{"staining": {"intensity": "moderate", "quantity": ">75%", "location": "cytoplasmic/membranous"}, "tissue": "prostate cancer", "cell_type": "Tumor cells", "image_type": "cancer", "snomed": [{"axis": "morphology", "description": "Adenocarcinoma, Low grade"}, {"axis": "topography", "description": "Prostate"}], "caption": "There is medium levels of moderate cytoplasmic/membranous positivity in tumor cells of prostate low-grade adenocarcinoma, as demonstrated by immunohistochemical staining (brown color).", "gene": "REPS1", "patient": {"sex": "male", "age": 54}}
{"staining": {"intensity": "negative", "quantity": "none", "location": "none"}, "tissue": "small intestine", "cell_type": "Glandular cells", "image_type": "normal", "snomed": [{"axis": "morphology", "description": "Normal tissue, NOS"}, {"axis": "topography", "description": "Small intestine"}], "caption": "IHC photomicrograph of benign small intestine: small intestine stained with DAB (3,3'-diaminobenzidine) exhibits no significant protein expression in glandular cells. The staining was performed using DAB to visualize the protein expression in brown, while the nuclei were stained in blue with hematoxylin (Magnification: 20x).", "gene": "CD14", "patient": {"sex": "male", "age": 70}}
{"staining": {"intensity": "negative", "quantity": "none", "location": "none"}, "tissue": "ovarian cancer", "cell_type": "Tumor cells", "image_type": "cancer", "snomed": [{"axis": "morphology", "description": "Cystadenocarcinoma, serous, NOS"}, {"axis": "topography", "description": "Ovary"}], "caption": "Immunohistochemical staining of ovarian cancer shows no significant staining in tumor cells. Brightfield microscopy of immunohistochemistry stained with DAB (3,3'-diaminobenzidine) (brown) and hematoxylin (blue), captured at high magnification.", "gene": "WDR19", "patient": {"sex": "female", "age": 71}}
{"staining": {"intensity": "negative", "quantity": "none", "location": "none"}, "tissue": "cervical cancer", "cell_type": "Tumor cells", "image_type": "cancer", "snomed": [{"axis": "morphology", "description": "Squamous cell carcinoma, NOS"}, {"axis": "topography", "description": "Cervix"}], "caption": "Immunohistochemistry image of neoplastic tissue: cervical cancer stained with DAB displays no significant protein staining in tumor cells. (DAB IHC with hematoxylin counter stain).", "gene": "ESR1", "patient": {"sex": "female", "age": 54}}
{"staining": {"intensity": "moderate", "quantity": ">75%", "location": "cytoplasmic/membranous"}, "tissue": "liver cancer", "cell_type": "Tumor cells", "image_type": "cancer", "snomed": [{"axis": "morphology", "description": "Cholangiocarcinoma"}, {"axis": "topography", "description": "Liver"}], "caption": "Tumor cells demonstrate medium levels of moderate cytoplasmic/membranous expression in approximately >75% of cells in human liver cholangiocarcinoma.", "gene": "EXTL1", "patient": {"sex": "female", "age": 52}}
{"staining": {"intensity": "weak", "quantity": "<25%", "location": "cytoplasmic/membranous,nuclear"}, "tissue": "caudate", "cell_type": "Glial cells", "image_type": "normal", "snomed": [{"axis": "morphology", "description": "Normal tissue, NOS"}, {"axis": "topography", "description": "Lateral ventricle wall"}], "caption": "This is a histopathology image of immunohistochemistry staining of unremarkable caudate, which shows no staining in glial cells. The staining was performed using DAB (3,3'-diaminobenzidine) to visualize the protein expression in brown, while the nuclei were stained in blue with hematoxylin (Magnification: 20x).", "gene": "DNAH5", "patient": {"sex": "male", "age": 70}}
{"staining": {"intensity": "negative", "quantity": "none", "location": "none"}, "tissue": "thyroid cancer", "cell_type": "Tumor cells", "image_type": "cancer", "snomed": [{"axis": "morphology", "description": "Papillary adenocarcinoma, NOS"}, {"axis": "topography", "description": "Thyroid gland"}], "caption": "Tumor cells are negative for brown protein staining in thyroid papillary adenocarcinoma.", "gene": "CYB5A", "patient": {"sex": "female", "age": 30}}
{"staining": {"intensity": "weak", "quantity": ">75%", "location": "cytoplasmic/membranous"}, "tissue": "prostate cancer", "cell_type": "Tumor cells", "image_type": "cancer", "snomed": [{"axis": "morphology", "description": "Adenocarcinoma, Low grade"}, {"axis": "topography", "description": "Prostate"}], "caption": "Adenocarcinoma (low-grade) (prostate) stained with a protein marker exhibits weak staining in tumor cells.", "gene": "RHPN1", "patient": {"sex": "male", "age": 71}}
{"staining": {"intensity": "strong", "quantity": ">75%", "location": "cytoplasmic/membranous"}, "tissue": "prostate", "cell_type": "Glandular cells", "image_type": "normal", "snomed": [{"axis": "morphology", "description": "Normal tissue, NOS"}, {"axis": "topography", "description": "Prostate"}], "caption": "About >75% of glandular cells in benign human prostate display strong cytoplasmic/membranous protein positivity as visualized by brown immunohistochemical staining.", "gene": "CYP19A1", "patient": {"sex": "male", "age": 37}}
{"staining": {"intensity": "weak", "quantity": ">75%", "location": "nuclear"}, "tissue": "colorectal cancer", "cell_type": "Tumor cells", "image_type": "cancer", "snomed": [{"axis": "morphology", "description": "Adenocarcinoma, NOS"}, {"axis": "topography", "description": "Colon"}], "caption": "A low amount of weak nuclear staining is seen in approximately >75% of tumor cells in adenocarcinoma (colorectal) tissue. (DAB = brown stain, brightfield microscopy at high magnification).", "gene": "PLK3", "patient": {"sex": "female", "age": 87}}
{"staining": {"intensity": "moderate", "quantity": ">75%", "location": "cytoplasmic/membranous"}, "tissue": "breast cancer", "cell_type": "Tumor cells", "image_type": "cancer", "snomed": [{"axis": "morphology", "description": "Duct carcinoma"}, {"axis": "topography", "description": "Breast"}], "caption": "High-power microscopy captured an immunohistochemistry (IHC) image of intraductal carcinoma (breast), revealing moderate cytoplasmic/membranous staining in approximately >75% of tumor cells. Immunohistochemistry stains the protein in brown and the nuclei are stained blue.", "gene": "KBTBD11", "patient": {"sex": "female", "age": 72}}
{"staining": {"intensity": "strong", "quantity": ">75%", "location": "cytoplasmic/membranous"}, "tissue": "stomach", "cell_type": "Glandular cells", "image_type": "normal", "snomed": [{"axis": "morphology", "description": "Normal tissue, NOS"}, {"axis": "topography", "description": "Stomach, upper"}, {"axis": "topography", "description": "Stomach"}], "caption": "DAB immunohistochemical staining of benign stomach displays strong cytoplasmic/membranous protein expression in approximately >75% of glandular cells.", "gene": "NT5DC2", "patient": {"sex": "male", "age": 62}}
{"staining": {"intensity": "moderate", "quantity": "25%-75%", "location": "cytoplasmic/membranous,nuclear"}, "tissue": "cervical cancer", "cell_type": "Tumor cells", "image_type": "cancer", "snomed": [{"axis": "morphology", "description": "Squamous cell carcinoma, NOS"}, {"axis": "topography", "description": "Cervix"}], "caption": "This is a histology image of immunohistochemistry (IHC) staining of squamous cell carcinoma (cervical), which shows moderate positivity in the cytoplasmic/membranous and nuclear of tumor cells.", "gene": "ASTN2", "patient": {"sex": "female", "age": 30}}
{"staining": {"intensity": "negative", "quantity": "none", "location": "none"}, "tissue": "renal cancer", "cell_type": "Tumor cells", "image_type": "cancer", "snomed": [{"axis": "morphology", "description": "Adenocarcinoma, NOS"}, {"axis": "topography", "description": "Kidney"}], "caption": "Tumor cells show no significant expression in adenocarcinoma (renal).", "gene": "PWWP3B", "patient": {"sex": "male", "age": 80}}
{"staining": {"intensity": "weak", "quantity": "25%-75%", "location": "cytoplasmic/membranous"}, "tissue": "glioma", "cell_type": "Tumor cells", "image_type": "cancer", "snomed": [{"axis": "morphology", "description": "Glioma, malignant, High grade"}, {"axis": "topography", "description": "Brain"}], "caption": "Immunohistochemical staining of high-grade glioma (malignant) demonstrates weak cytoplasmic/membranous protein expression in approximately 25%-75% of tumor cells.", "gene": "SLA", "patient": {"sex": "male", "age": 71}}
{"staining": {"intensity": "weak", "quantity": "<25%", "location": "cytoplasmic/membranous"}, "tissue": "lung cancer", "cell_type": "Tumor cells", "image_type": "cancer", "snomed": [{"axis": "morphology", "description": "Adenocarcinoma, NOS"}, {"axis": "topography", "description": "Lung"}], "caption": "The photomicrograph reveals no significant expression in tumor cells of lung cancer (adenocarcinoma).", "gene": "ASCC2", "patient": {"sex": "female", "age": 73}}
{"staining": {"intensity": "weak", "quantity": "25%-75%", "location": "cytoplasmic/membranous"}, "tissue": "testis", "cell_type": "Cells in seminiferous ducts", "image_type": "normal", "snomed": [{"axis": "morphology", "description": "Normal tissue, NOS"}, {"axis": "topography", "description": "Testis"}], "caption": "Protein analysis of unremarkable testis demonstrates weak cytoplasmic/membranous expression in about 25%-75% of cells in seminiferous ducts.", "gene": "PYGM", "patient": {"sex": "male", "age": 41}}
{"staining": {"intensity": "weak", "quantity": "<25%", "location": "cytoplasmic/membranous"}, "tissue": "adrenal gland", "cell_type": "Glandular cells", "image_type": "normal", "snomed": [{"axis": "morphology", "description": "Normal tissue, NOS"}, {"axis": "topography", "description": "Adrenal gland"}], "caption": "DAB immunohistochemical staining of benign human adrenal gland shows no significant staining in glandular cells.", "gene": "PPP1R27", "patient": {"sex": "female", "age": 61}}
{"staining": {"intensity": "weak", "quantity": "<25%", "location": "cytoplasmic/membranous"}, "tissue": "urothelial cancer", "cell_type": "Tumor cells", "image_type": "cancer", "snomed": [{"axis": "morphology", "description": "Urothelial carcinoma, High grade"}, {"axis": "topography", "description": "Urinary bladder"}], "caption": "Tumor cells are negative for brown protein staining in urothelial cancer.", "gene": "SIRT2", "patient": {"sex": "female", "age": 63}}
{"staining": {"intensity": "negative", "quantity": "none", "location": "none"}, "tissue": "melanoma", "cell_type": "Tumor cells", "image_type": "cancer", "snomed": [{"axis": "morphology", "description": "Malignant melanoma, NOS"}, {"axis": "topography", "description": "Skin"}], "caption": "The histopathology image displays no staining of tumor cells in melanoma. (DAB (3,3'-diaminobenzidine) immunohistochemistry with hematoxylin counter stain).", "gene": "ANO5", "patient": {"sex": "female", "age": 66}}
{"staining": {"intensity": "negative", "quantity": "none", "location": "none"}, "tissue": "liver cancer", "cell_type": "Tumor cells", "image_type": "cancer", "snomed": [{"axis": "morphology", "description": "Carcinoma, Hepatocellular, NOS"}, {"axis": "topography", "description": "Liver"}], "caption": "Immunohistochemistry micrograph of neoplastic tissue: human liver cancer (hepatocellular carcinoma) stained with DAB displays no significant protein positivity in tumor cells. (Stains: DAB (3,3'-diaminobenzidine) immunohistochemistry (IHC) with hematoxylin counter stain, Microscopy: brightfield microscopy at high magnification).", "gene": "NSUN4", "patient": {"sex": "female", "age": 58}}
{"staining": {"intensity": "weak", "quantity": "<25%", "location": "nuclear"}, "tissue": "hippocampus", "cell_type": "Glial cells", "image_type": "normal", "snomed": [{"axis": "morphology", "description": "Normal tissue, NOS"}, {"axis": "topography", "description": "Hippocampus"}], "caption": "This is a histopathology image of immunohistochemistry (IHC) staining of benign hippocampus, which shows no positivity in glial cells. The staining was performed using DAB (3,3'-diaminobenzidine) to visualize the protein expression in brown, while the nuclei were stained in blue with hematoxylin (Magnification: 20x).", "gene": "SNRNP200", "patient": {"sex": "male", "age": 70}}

◆ ◆ ◆ ◆ ◆ ◆ ◆

— EXERCISE —
Your reply should be an exact copy of every line from the line with "histopathology image displays" through the final line of the data, and nothing more.

— SOLUTION TO THIS EXERCISE —
{"staining": {"intensity": "negative", "quantity": "none", "location": "none"}, "tissue": "melanoma", "cell_type": "Tumor cells", "image_type": "cancer", "snomed": [{"axis": "morphology", "description": "Malignant melanoma, NOS"}, {"axis": "topography", "description": "Skin"}], "caption": "The histopathology image displays no staining of tumor cells in melanoma. (DAB (3,3'-diaminobenzidine) immunohistochemistry with hematoxylin counter stain).", "gene": "ANO5", "patient": {"sex": "female", "age": 66}}
{"staining": {"intensity": "negative", "quantity": "none", "location": "none"}, "tissue": "liver cancer", "cell_type": "Tumor cells", "image_type": "cancer", "snomed": [{"axis": "morphology", "description": "Carcinoma, Hepatocellular, NOS"}, {"axis": "topography", "description": "Liver"}], "caption": "Immunohistochemistry micrograph of neoplastic tissue: human liver cancer (hepatocellular carcinoma) stained with DAB displays no significant protein positivity in tumor cells. (Stains: DAB (3,3'-diaminobenzidine) immunohistochemistry (IHC) with hematoxylin counter stain, Microscopy: brightfield microscopy at high magnification).", "gene": "NSUN4", "patient": {"sex": "female", "age": 58}}
{"staining": {"intensity": "weak", "quantity": "<25%", "location": "nuclear"}, "tissue": "hippocampus", "cell_type": "Glial cells", "image_type": "normal", "snomed": [{"axis": "morphology", "description": "Normal tissue, NOS"}, {"axis": "topography", "description": "Hippocampus"}], "caption": "This is a histopathology image of immunohistochemistry (IHC) staining of benign hippocampus, which shows no positivity in glial cells. The staining was performed using DAB (3,3'-diaminobenzidine) to visualize the protein expression in brown, while the nuclei were stained in blue with hematoxylin (Magnification: 20x).", "gene": "SNRNP200", "patient": {"sex": "male", "age": 70}}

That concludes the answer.